Directions: Quote the data below word for word, from its first line up to and including the line that contains "el estado. Las".

Supplied data:

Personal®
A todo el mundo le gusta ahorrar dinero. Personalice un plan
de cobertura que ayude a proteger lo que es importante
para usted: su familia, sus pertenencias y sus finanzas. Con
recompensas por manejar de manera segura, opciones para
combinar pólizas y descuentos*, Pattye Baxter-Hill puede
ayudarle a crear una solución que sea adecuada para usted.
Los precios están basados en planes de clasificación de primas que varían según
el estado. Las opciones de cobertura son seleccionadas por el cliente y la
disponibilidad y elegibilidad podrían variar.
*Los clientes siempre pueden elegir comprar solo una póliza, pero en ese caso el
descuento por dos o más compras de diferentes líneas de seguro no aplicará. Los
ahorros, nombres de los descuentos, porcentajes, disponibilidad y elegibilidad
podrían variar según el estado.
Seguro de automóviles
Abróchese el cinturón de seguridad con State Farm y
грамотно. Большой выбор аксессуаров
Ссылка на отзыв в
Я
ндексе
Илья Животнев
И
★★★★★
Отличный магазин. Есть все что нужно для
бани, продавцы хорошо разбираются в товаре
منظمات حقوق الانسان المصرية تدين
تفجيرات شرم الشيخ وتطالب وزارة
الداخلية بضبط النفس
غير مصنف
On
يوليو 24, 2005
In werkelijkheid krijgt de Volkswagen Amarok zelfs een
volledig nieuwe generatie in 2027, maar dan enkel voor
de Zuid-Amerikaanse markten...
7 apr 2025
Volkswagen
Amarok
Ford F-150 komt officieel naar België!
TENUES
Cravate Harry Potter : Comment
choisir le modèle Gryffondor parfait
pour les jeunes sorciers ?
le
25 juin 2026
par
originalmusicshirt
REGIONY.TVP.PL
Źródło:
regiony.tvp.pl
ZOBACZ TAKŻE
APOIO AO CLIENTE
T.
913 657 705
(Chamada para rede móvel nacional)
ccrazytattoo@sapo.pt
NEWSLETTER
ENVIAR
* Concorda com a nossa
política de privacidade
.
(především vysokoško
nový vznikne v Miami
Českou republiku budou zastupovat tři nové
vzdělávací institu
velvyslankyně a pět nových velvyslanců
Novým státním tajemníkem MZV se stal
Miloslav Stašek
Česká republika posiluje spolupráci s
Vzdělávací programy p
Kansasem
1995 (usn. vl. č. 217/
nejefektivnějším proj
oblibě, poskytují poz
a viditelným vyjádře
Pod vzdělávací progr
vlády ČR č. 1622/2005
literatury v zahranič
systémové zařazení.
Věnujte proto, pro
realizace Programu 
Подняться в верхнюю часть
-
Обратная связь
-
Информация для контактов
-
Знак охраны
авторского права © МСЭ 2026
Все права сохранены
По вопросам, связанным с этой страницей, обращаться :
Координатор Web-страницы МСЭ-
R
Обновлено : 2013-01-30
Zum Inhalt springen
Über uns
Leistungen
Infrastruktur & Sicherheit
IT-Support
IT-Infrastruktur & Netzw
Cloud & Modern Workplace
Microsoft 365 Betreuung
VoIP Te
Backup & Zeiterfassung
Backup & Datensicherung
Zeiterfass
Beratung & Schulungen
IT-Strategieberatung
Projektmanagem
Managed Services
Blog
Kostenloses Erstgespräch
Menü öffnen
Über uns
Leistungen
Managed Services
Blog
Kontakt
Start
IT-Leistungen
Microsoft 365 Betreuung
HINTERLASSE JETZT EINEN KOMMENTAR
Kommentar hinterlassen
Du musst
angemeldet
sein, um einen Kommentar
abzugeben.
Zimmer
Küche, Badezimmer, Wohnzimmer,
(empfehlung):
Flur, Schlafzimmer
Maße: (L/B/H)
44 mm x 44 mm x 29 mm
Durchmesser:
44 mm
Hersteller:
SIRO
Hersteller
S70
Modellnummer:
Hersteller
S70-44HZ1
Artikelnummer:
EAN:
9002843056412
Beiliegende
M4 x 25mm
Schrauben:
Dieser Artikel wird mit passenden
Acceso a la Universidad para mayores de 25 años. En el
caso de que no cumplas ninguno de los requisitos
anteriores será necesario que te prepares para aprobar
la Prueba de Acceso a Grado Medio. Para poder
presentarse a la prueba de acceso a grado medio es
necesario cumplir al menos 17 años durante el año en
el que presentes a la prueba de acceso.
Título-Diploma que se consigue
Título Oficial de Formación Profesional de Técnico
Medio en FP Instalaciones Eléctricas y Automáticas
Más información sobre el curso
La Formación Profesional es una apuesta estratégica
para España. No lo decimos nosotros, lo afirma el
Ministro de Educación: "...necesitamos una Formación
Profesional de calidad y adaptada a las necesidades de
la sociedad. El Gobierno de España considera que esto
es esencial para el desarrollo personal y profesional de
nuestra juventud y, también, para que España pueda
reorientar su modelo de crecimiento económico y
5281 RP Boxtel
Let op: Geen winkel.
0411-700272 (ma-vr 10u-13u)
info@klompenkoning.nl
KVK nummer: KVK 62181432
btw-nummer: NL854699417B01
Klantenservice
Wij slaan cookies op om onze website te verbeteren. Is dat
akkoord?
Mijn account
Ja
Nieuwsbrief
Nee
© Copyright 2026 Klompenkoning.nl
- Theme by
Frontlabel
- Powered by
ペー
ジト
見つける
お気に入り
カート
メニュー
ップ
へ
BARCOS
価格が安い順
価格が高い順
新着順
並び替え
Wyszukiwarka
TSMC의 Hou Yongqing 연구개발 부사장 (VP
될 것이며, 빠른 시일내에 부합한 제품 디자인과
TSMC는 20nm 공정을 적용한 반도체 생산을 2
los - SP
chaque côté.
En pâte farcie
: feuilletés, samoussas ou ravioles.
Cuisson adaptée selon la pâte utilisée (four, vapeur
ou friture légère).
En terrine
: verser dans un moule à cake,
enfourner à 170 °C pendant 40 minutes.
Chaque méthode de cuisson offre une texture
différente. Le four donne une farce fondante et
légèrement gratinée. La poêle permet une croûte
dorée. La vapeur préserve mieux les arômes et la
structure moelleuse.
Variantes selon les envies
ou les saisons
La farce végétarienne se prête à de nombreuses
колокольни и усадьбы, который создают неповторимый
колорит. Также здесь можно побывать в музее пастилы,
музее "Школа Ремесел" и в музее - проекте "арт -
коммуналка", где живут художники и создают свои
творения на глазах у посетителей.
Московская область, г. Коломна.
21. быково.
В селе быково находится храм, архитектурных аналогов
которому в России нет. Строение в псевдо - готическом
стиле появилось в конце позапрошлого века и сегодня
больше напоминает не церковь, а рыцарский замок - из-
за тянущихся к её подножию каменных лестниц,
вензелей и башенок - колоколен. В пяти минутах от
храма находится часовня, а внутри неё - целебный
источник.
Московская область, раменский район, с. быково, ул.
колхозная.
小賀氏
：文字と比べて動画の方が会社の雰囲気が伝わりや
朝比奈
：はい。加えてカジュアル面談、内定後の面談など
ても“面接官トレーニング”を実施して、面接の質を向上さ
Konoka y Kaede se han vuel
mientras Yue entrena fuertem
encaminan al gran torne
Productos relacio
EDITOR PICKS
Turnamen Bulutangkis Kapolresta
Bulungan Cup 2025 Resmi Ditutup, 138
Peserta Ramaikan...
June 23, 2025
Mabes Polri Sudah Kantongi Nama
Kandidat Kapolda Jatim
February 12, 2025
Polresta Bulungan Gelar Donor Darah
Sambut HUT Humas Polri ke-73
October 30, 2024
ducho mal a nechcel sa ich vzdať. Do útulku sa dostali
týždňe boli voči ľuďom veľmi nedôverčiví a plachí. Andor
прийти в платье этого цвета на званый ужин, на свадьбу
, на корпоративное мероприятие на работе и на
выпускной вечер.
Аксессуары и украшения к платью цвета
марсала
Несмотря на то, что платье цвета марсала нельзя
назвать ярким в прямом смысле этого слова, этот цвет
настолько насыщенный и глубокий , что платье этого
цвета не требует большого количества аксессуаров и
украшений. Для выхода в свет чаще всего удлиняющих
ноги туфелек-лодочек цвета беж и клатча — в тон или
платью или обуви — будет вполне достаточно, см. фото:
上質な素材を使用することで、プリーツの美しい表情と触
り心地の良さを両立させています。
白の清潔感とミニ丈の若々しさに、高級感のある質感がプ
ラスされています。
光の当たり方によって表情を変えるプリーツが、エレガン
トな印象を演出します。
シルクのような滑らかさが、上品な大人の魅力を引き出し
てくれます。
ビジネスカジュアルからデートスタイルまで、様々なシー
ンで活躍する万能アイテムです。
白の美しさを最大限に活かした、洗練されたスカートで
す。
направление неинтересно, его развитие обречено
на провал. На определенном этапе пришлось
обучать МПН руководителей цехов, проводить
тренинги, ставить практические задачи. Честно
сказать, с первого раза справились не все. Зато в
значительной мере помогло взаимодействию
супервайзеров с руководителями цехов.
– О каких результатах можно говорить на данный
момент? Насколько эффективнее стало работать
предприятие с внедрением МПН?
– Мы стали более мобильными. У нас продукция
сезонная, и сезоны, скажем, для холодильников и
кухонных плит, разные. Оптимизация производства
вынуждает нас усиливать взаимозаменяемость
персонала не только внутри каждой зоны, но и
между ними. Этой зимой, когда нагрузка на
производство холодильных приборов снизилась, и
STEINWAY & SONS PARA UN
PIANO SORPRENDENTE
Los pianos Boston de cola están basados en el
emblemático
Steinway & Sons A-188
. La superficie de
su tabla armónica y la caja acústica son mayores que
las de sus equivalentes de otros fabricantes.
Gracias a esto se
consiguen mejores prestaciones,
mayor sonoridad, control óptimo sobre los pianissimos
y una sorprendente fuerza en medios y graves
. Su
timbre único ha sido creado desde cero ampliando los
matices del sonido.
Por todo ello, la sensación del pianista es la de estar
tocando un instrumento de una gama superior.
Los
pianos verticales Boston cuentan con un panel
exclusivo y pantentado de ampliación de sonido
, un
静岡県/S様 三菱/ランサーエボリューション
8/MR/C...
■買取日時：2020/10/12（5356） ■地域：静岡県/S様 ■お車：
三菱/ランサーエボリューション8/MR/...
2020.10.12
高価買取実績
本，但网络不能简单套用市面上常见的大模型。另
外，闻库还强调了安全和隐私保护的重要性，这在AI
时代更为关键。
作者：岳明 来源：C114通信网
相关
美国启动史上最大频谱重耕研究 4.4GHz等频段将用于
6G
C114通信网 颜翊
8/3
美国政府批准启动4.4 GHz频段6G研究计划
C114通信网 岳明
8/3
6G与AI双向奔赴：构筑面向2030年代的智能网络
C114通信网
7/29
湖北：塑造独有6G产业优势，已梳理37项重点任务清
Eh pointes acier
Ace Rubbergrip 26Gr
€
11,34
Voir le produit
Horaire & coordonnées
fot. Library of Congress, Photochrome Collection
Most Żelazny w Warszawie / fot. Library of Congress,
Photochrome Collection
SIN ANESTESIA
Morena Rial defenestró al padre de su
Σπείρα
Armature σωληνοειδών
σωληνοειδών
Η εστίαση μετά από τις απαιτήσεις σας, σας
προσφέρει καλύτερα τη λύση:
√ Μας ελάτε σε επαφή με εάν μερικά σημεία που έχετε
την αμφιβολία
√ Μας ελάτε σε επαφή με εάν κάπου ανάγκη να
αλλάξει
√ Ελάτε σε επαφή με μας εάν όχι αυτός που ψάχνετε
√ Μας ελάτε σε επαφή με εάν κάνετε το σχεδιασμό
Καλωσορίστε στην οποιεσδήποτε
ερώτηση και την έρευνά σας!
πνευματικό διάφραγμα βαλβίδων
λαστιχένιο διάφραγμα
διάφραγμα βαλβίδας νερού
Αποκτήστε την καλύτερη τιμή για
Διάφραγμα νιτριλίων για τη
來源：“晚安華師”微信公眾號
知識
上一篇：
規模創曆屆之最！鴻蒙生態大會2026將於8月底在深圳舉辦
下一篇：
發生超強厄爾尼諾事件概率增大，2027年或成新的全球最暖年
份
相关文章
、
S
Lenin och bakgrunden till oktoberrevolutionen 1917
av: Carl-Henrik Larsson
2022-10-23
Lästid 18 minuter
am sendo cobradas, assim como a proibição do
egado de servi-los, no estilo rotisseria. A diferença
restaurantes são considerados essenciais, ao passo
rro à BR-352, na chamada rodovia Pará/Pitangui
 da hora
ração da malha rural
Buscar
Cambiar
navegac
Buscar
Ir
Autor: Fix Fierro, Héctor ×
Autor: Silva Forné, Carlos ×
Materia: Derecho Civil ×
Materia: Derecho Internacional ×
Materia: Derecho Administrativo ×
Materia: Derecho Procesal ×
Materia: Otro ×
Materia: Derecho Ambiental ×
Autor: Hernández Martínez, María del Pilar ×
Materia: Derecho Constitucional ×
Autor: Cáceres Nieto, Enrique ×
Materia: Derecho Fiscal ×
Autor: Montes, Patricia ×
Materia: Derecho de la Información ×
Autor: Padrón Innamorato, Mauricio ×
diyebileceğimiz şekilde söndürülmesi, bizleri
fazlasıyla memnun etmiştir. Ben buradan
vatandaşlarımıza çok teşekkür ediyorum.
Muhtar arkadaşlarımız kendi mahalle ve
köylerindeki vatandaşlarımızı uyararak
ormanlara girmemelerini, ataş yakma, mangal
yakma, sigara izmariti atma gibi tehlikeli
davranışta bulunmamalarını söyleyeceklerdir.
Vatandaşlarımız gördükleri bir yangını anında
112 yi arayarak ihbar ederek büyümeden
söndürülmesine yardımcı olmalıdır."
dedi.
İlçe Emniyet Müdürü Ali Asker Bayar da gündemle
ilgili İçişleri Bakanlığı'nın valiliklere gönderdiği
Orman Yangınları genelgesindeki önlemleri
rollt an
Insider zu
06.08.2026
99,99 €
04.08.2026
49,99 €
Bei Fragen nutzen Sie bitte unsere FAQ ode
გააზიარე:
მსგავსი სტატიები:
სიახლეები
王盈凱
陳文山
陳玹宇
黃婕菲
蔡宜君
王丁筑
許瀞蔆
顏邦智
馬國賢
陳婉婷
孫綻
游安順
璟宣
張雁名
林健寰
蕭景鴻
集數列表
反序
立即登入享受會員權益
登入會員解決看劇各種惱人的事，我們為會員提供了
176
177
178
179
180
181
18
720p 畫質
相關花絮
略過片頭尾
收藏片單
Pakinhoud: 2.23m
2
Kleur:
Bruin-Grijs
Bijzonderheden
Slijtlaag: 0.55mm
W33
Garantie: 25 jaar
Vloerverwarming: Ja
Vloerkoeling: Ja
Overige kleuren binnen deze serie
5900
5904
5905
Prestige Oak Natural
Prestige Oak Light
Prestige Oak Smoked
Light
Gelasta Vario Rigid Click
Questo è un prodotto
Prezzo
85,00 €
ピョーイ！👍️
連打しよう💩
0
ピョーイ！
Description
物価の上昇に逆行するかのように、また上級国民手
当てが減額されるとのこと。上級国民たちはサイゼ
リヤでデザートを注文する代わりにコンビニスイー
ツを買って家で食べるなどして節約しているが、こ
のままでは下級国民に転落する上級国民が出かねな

Output:
Personal®
A todo el mundo le gusta ahorrar dinero. Personalice un plan
de cobertura que ayude a proteger lo que es importante
para usted: su familia, sus pertenencias y sus finanzas. Con
recompensas por manejar de manera segura, opciones para
combinar pólizas y descuentos*, Pattye Baxter-Hill puede
ayudarle a crear una solución que sea adecuada para usted.
Los precios están basados en planes de clasificación de primas que varían según
el estado. Las opciones de cobertura son seleccionadas por el cliente y la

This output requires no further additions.